Action item:
Copy out all of the material below word for word, omitting the pictures.

◆ ◆ ◆ ◆ ◆ ◆ ◆

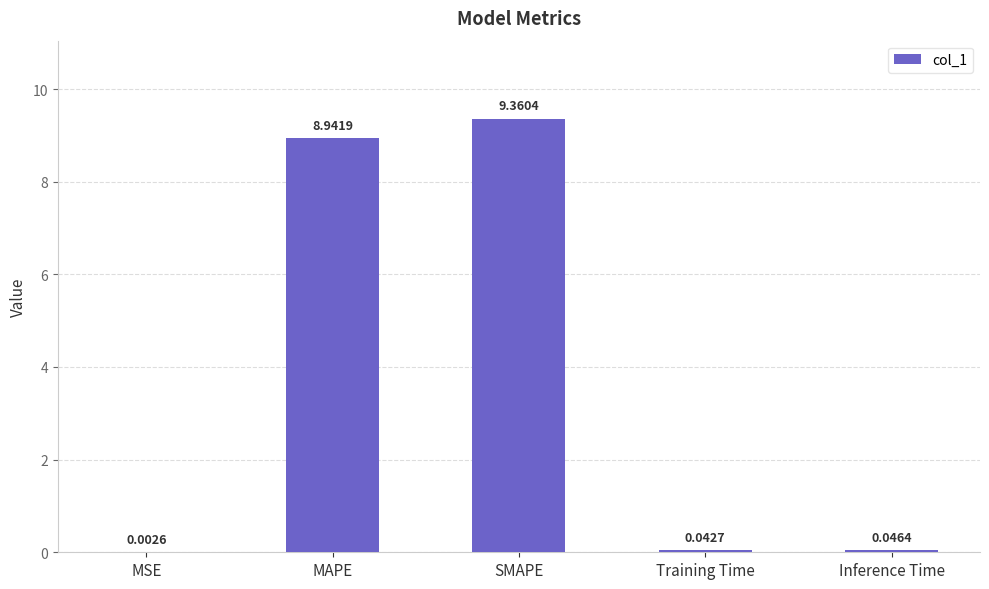

What is the change in value from MAPE to Inference Time?

-8.9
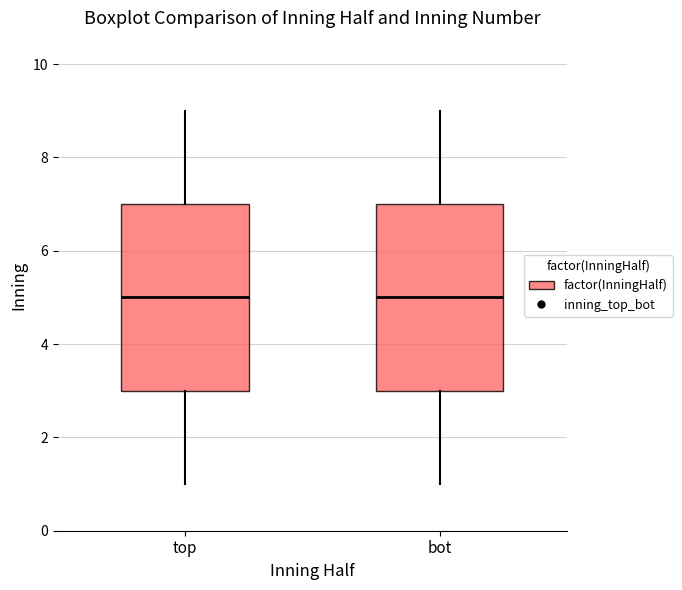

Reading left to right, read every box against the y-axis: the position of its median line, the range the box covers, and the ends of its whiskers. The values are not printed on the chart, so give them approximately, as read against the axis.

top: median 5, box 3 to 7, whiskers 1 to 9
bot: median 5, box 3 to 7, whiskers 1 to 9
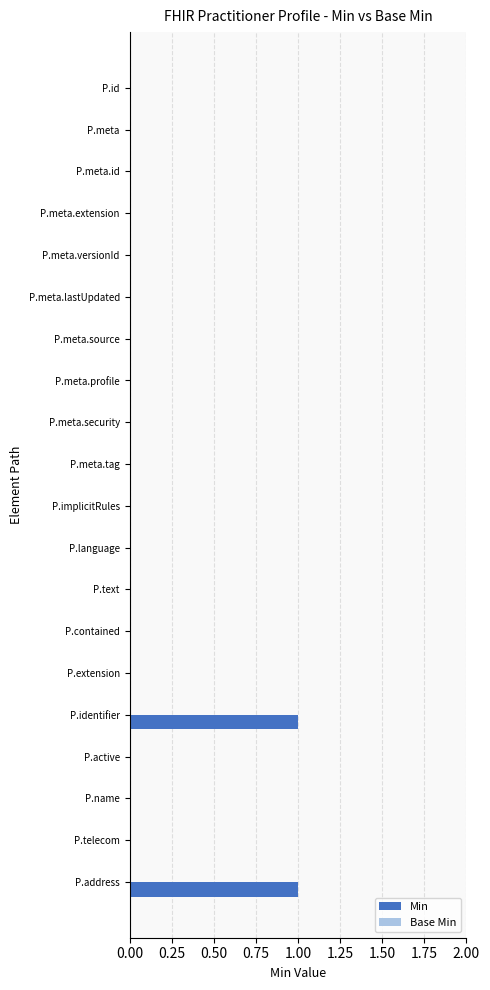

Is it true that the value at P.meta.source is 0?

True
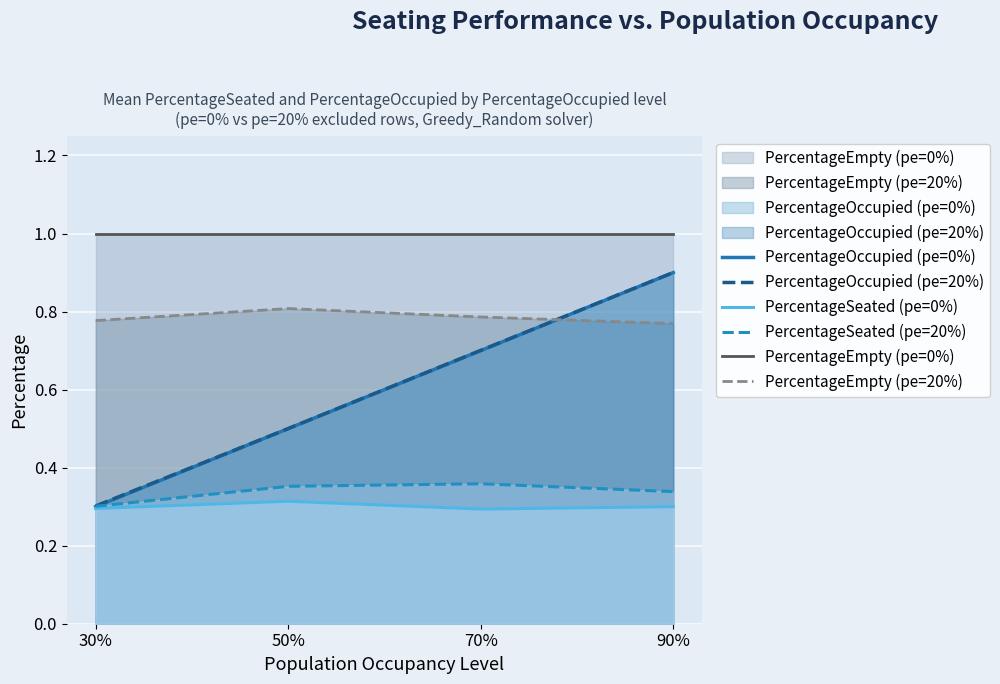

What is the value of the PercentageEmpty (pe=20%) point at the 2nd from the left?

0.8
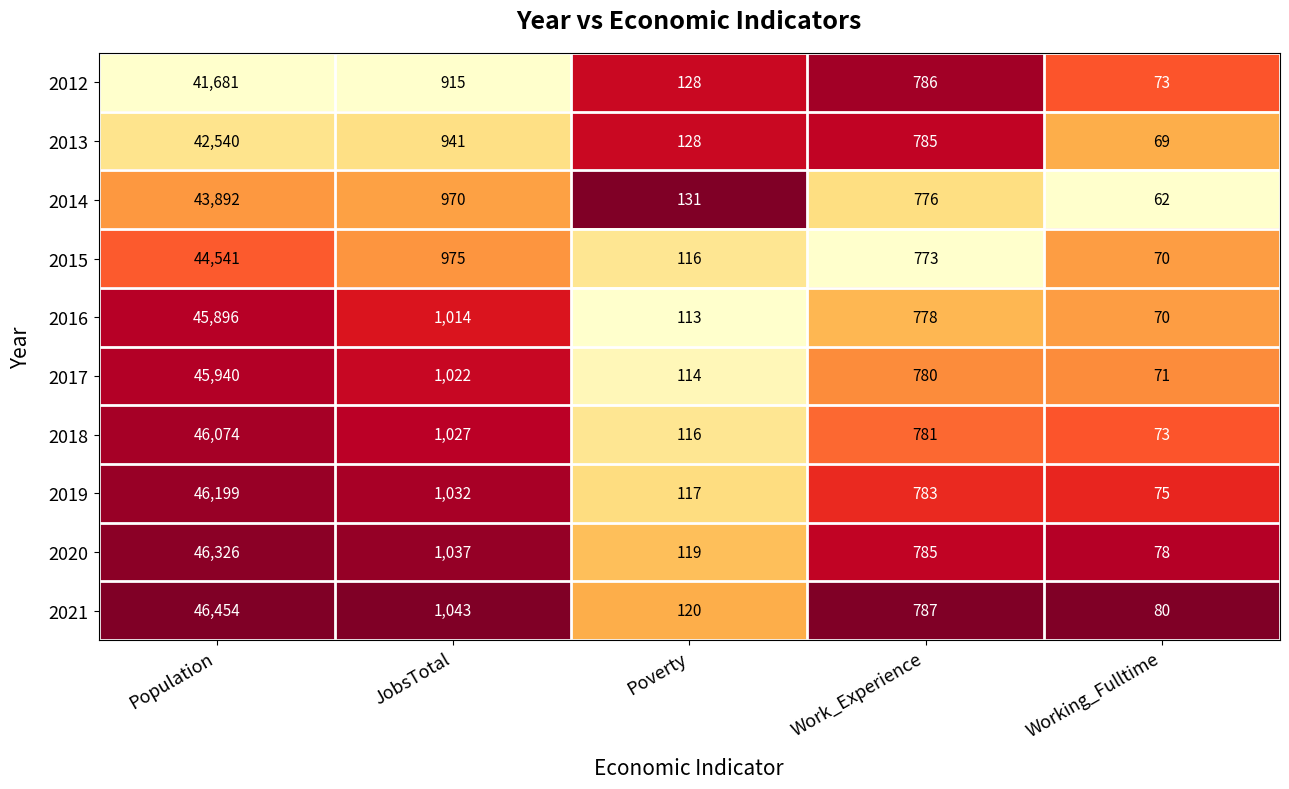

How many categories are shown in the chart?

5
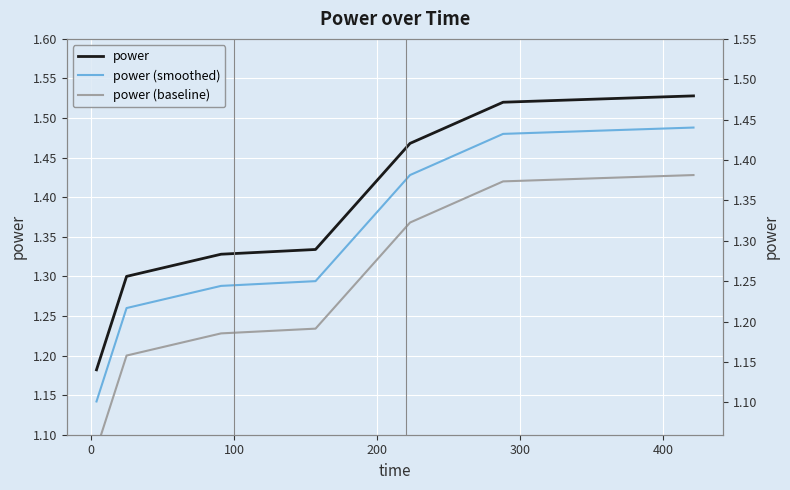

What are all the series names shown in the legend?

power, power (smoothed), power (baseline)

◆ ◆ ◆ ◆ ◆ ◆ ◆

Answer:
What is the change in value from MAPE to Inference Time?

-8.9

Reading left to right, read every box against the y-axis: the position of its median line, the range the box covers, and the ends of its whiskers. The values are not printed on the chart, so give them approximately, as read against the axis.

top: median 5, box 3 to 7, whiskers 1 to 9
bot: median 5, box 3 to 7, whiskers 1 to 9

Is it true that the value at P.meta.source is 0?

True

What is the value of the PercentageEmpty (pe=20%) point at the 2nd from the left?

0.8

How many categories are shown in the chart?

5

What are all the series names shown in the legend?

power, power (smoothed), power (baseline)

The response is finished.